I preached yesterday. We've been in the midst of a Fruit of the Spirit series (Galatians) and yesterday's pickin' was gentleness. I had alot I wanted to communicate, but I don't feel it came out very well; one of those Sundays when the words were angels you had to wrestle. Maybe I can be a little clearer via the keyboard.
These are words from Wendell Berry's The Unsettling of America:
We are divided between exploitation and nurture…a division not only between persons but also within persons…The standard of the exploiter is efficiency; the standard of the nurturer is care. The exploiter’s goal is money, profit; the nurturer’s is health – his land’s health, his own, his family’s, his community’s, his country’s. Whereas the exploiter asks of a piece of land only how much and how quickly it can be made to produce, the nurturer asks a question that is much more complex and difficult: What is its carrying capacity? That is: How much can be taken from it without diminishing it?
When it comes to gentleness, I believe Berry's words to be excellent guidance for us. I would equate the "deeds of the flesh" with exploitation and the "fruit of the Spirit" with nurture. Words like "envy" and "jealousy" and "immorality" all have to do with efficiency, whereas words like "love" and "peace" and "faithfulness" all have to do with care. When I'm living a life apart from God's Spirit, then I'm treating myself and others from an exploitive stance. There's a bottom line and it looks like this - "how much can I/you produce and how quickly can you/I get it done?" That can obviously happen in the workplace, where deadlines and revenues rule. It can not so obviously, but just as deadly, occur in my home and also within myself.
Berry poses a question that is "much more complex and difficult" - the kind of question that comes when you're dealing with a living being as opposed to a mechanism. What is its carrying capacity? And with that question, as complex and difficult as it may be, I believe we get glimpses of what it means to have a spirit of gentleness. It's a question we are to ask of the people we're in relationship with and it's also a question we are to ask of ourselves. In other words, there's a gentleness with others as there is a gentleness with ourselves.
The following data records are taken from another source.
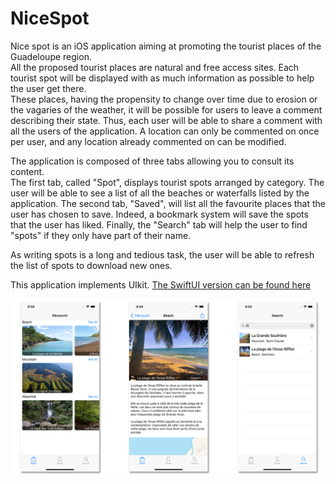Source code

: # NiceSpot
Nice spot is an iOS application aiming at promoting the tourist places of the Guadeloupe region.  
All the proposed tourist places are natural and free access sites.
Each tourist spot will be displayed with as much information as possible to help the user get there.  
These places, having the propensity to change over time due to erosion or the vagaries of the weather, it will be possible for users to leave a comment describing their state. Thus, each user will be able to share a comment with all the users of the application.
A location can only be commented on once per user, and any location already commented on can be modified.

The application is composed of three tabs allowing you to consult  its content.  
The first tab, called "Spot", displays tourist spots arranged by category. The user will be able to see a list of all the beaches or waterfalls listed by the application.
The second tab, "Saved", will list all the favourite places that the user has chosen to save. Indeed, a bookmark system will save the spots that the user has liked.
Finally, the "Search" tab will help the user to find "spots" if they only have part of their name.

As writing spots is a long and tedious task, the user will be able to refresh the list of spots to download new ones.

This application implements UIkit. [The SwiftUI version can be found here][1]

![alt text][2]

[1]: https://github.com/hludovic/NiceSpot
[2]: previews.png "Preview"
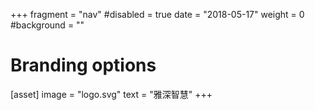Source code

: +++
fragment = "nav"
#disabled = true
date = "2018-05-17"
weight = 0
#background = ""

# Branding options
[asset]
  image = "logo.svg"
  text = "雅深智慧"
+++
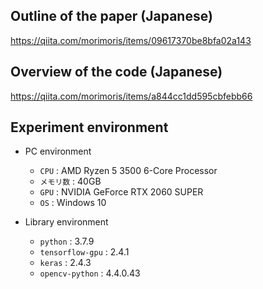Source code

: ## Outline of the paper (Japanese)
https://qiita.com/morimoris/items/09617370be8bfa02a143

## Overview of the code (Japanese)
https://qiita.com/morimoris/items/a844cc1dd595cbfebb66

## Experiment environment

- PC environment
  - `CPU` : AMD Ryzen 5 3500 6-Core Processor
  - `メモリ数` : 40GB
  - `GPU` : NVIDIA GeForce RTX 2060 SUPER
  - `OS` : Windows 10
  
- Library environment
  - `python` : 3.7.9
  - `tensorflow-gpu` : 2.4.1
  - `keras` : 2.4.3
  - `opencv-python` : 4.4.0.43

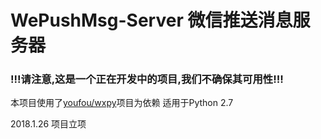 # WePushMsg-Server 微信推送消息服务器
### !!!请注意,这是一个正在开发中的项目,我们不确保其可用性!!!

本项目使用了[youfou/wxpy](https://github.com/youfou/wxpy)项目为依赖
适用于Python 2.7

2018.1.26 项目立项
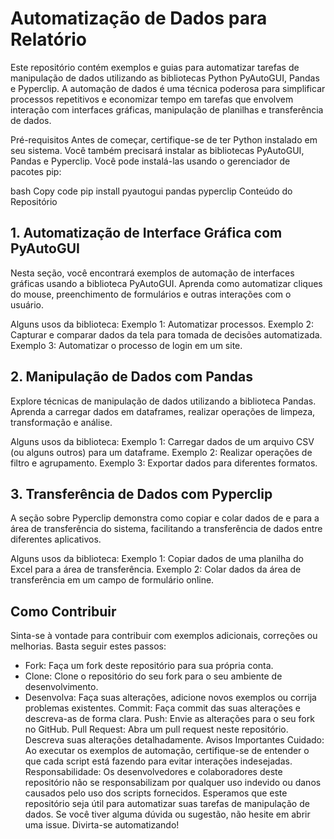 # Automatização de Dados para Relatório
Este repositório contém exemplos e guias para automatizar tarefas de manipulação de dados utilizando as bibliotecas Python PyAutoGUI, Pandas e Pyperclip. A automação de dados é uma técnica poderosa para simplificar processos repetitivos e economizar tempo em tarefas que envolvem interação com interfaces gráficas, manipulação de planilhas e transferência de dados.

Pré-requisitos
Antes de começar, certifique-se de ter Python instalado em seu sistema. Você também precisará instalar as bibliotecas PyAutoGUI, Pandas e Pyperclip. Você pode instalá-las usando o gerenciador de pacotes pip:

bash
Copy code
pip install pyautogui pandas pyperclip
Conteúdo do Repositório
## 1. Automatização de Interface Gráfica com PyAutoGUI
Nesta seção, você encontrará exemplos de automação de interfaces gráficas usando a biblioteca PyAutoGUI. Aprenda como automatizar cliques do mouse, preenchimento de formulários e outras interações com o usuário.

Alguns usos da biblioteca:
Exemplo 1: Automatizar processos.
Exemplo 2: Capturar e comparar dados da tela para tomada de decisões automatizada.
Exemplo 3: Automatizar o processo de login em um site.
## 2. Manipulação de Dados com Pandas
Explore técnicas de manipulação de dados utilizando a biblioteca Pandas. Aprenda a carregar dados em dataframes, realizar operações de limpeza, transformação e análise.

Alguns usos da biblioteca:
Exemplo 1: Carregar dados de um arquivo CSV (ou alguns outros) para um dataframe.
Exemplo 2: Realizar operações de filtro e agrupamento.
Exemplo 3: Exportar dados para diferentes formatos.
## 3. Transferência de Dados com Pyperclip
A seção sobre Pyperclip demonstra como copiar e colar dados de e para a área de transferência do sistema, facilitando a transferência de dados entre diferentes aplicativos.

Alguns usos da biblioteca:
Exemplo 1: Copiar dados de uma planilha do Excel para a área de transferência.
Exemplo 2: Colar dados da área de transferência em um campo de formulário online.
## Como Contribuir
Sinta-se à vontade para contribuir com exemplos adicionais, correções ou melhorias. Basta seguir estes passos:

- Fork: Faça um fork deste repositório para sua própria conta.
- Clone: Clone o repositório do seu fork para o seu ambiente de desenvolvimento.
- Desenvolva: Faça suas alterações, adicione novos exemplos ou corrija problemas existentes.
Commit: Faça commit das suas alterações e descreva-as de forma clara.
Push: Envie as alterações para o seu fork no GitHub.
Pull Request: Abra um pull request neste repositório. Descreva suas alterações detalhadamente.
Avisos Importantes
Cuidado: Ao executar os exemplos de automação, certifique-se de entender o que cada script está fazendo para evitar interações indesejadas.
Responsabilidade: Os desenvolvedores e colaboradores deste repositório não se responsabilizam por qualquer uso indevido ou danos causados pelo uso dos scripts fornecidos.
Esperamos que este repositório seja útil para automatizar suas tarefas de manipulação de dados. Se você tiver alguma dúvida ou sugestão, não hesite em abrir uma issue. Divirta-se automatizando!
What is my wife's carrying capacity? Do I know the answer to that question? Do I have a hunch? Am I living with her in such a way that I have a feel for what she's able to handle/carry in a given situation? If I ask more of her than she can carry, then I'm not being gentle with her; I've replaced nurture with exploitation, care with efficiency. And, per Berry's last sentence, she ends up being diminished or belittled. She knows it and I know it. You can usually tell when someone has been diminished by looking in their eyes, the windows of the soul.
I can do that same thing with my kids, my friends, my parents, my work associates. And yes, even myself. Am I aware of my carrying capacity? Do I have a sense of what can be taken or given with diminishing myself? Remember, these are complex and difficult questions; you cannot answer them quickly or efficiently. Please don't hear me advocating some "be easy on yourself and take the path of less resistance/work" - that's not what I'm trying to communicate. There may be times when I'm asking too little of myself and diminishing myself in a negative way; I have much to offer, yet I'm hiding this little light of mine under a bushel. In that case, a spirit of gentleness would have an encouraging spur to it and it might come from a faithful friend, someone who truly cared about me.
There's much to this. That's probably why I couldn't express it all in a sermon or even a blog post. The world we live in operates out of a spirit of exploitation of people, places and things. But you and I are called to live by a different spirit, one that seeks to blow a nurturing breath in us and through us. It's a narrow way filled with complex and difficult questions. It is not efficient. Let me repeat - it is not efficient.